The third row represents their intellectual connection via the suit of Swords, and here things get a bit shakier. With Le Pape, the Tarot de Marseille wants to pontificate on the “old ways,” while the Spanish Tarot’s Ace of Swords brings bright new ideas to the table; the Ace facing away from Le Pape suggests an unwillingness to compromise. Although the two cards are elementally at odds, the 6 of Batons as “midpoint” card – with which both are on good terms – suggests that they can be successfully reconciled. This is reinforced by the internal consistency among these four cards: 5 (Le Pape) + 1 (Ace of Swords) = 6, the number of both L’Amoureux and the 6 of Batons. Since it is favored by element, my sentiments lie with the Ace of Swords. L’Amoureux as “quint” card (its assigned Hebrew letter means “sword,” so it’s well-placed here) indicates that there could be an amicable “tug-of-war” between the decks when they’re used together. It also implies that every reading could require a judgment call. I find it interesting that, of all the cards in the spread, Le Pape is the only one that isn’t well-integrated elementally with the rest of the cards in its row. It’s already obvious from their color palette that these aren’t “historical” TdM decks, so this could be further encouragement for a more imaginative than conventional approach to reading with them.

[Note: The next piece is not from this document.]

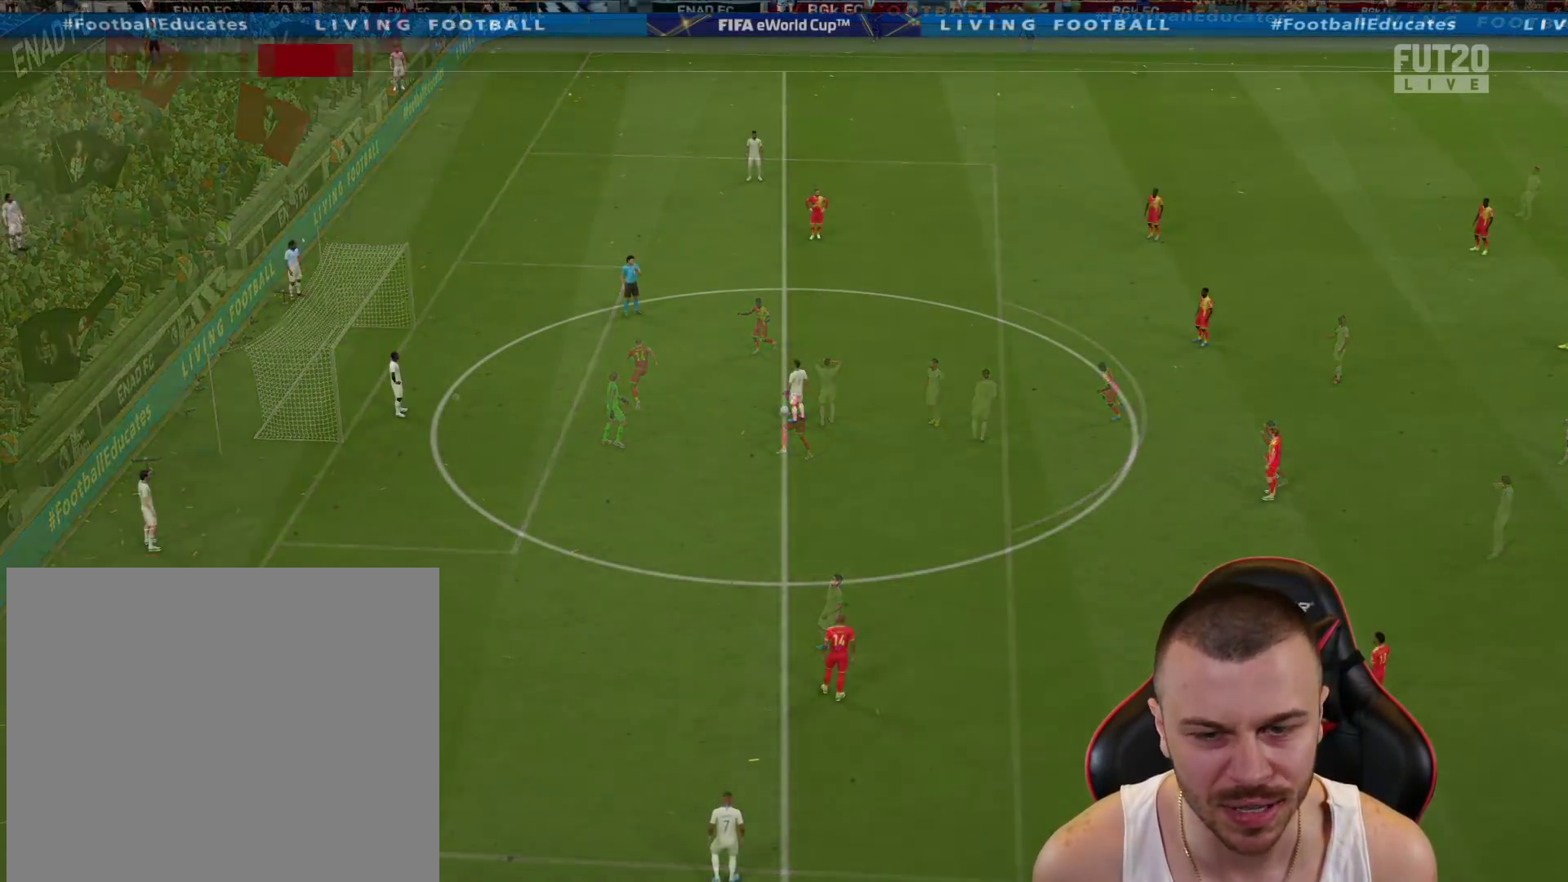
{"buttons": ["R2"], "left_stick": "up-right", "right_stick": "center", "events": [[150, "left_stick", "up-right"], [284, "right_stick", "down-left"], [400, "R2", "down"], [400, "right_stick", "center"]]}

The fourth row reflects their practical collaboration under the suit of Coins. Swords and Batons together like to “get things done” with little deliberation (one dares and the other ups the ante), and the two Fives aren’t about to sit still; in tandem they once again remind me strongly of Crowley’s “lust for result.” I don’t expect any vague or wishy-washy testimony from this marriage of decks. The Knight of Batons as “midpoint” card is certainly right in the thick of it, and his posture favors a more penetrating approach than an erratic and impulsive one. However, his gaze and that of his horse suggest that he’d like to rein in change, but he’s on the wrong side of the Wheel and hitting it with his club will only succeed in driving it into the waiting arms of the 6 of Batons, where it will be put to good use! Fortuna as “quint” card seems to be saying that “the whole will be greater than the sum of its parts” since it dwarfs the incremental changes inherent in the Fives; these decks should form something of a juggernaut (I’m thinking “steamroller”) when it comes to practical readings. They should perform well together when important changes in a querent’s “local environment” are on the horizon.
The quintessence “chain” of Le Diable, La Luna, L’Amoureux and Fortuna describes an obsession with emotionally fraught decisions that promise significant change. This is borne out by the “grand quint” roll-up of those four into a single trump-card expression: Trump XIII, the “Nameless Arcanum” (aka “Death”), the “big kahuna” of transformative shock. I don’t think I’ll be using these decks for trivial questions like “What does Joe at the office ‘think or feel’ about Mary?” But of course I try to steer clear of those anyway!